Supplied records:
——

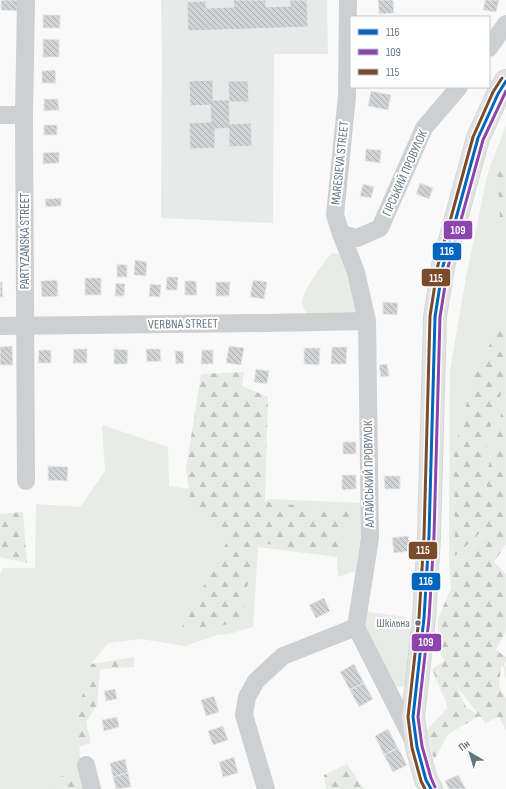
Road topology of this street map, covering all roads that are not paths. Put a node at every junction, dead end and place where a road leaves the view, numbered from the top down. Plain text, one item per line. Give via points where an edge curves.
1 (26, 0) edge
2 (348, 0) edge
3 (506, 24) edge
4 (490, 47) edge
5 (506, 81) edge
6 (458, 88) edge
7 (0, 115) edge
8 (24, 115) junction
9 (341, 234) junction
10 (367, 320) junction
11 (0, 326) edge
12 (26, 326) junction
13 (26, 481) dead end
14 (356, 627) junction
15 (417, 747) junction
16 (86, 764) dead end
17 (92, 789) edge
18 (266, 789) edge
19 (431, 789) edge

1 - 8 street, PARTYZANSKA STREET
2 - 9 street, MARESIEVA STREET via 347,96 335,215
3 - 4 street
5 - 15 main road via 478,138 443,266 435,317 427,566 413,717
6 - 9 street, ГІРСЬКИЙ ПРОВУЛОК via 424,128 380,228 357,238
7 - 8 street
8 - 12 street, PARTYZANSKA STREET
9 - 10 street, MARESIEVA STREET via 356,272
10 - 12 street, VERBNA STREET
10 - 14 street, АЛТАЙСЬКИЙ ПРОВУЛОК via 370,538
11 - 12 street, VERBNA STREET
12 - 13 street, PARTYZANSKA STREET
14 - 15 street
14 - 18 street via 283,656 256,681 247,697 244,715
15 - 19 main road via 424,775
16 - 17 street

——

Please copy the lines above exactly as written, apart from any pictures.

Exercise result:
Road topology of this street map, covering all roads that are not paths. Put a node at every junction, dead end and place where a road leaves the view, numbered from the top down. Plain text, one item per line. Give via points where an edge curves.
1 (26, 0) edge
2 (348, 0) edge
3 (506, 24) edge
4 (490, 47) edge
5 (506, 81) edge
6 (458, 88) edge
7 (0, 115) edge
8 (24, 115) junction
9 (341, 234) junction
10 (367, 320) junction
11 (0, 326) edge
12 (26, 326) junction
13 (26, 481) dead end
14 (356, 627) junction
15 (417, 747) junction
16 (86, 764) dead end
17 (92, 789) edge
18 (266, 789) edge
19 (431, 789) edge

1 - 8 street, PARTYZANSKA STREET
2 - 9 street, MARESIEVA STREET via 347,96 335,215
3 - 4 street
5 - 15 main road via 478,138 443,266 435,317 427,566 413,717
6 - 9 street, ГІРСЬКИЙ ПРОВУЛОК via 424,128 380,228 357,238
7 - 8 street
8 - 12 street, PARTYZANSKA STREET
9 - 10 street, MARESIEVA STREET via 356,272
10 - 12 street, VERBNA STREET
10 - 14 street, АЛТАЙСЬКИЙ ПРОВУЛОК via 370,538
11 - 12 street, VERBNA STREET
12 - 13 street, PARTYZANSKA STREET
14 - 15 street
14 - 18 street via 283,656 256,681 247,697 244,715
15 - 19 main road via 424,775
16 - 17 street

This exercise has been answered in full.